§ Request: What you return should be the line containing "saucer: none [59,239,101,262]" and each line after it to the end of the records, copied exactly.
━━━ Data for processing
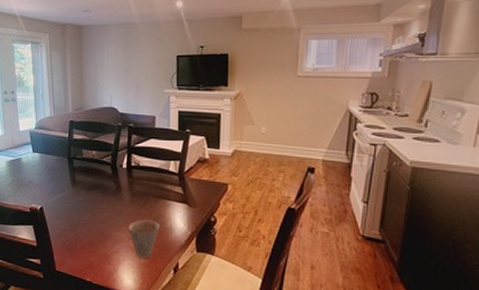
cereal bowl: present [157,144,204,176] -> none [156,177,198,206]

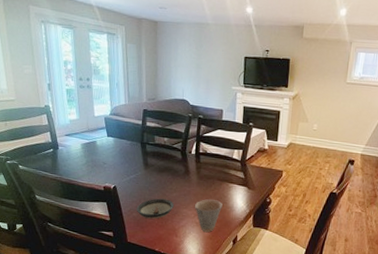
saucer: none [64,219,105,244] -> present [136,198,174,219]

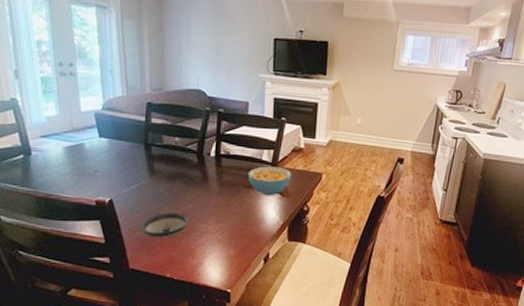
cup: present [195,199,223,233] -> none [216,211,250,251]
cereal bowl: none [220,163,257,189] -> present [247,166,292,196]

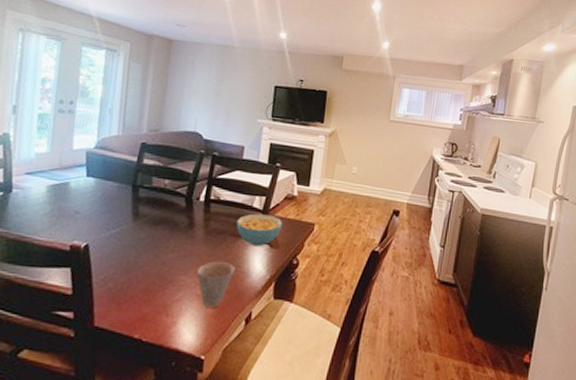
saucer: present [140,212,189,238] -> none [113,261,169,291]
cup: none [216,211,250,251] -> present [197,261,235,309]

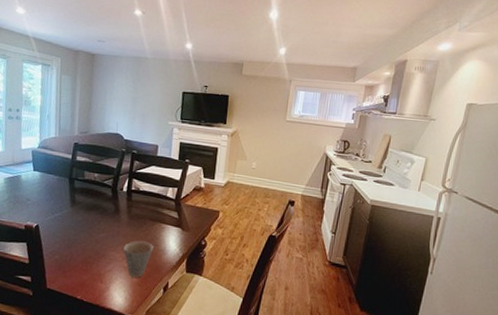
cereal bowl: present [236,213,283,247] -> none [153,202,193,230]

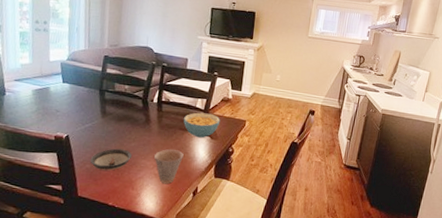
saucer: none [59,239,101,262] -> present [90,148,132,171]
cereal bowl: none [153,202,193,230] -> present [183,112,221,138]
━━━━━━
§ Exercise answer:
saucer: none [59,239,101,262] -> present [90,148,132,171]
cereal bowl: none [153,202,193,230] -> present [183,112,221,138]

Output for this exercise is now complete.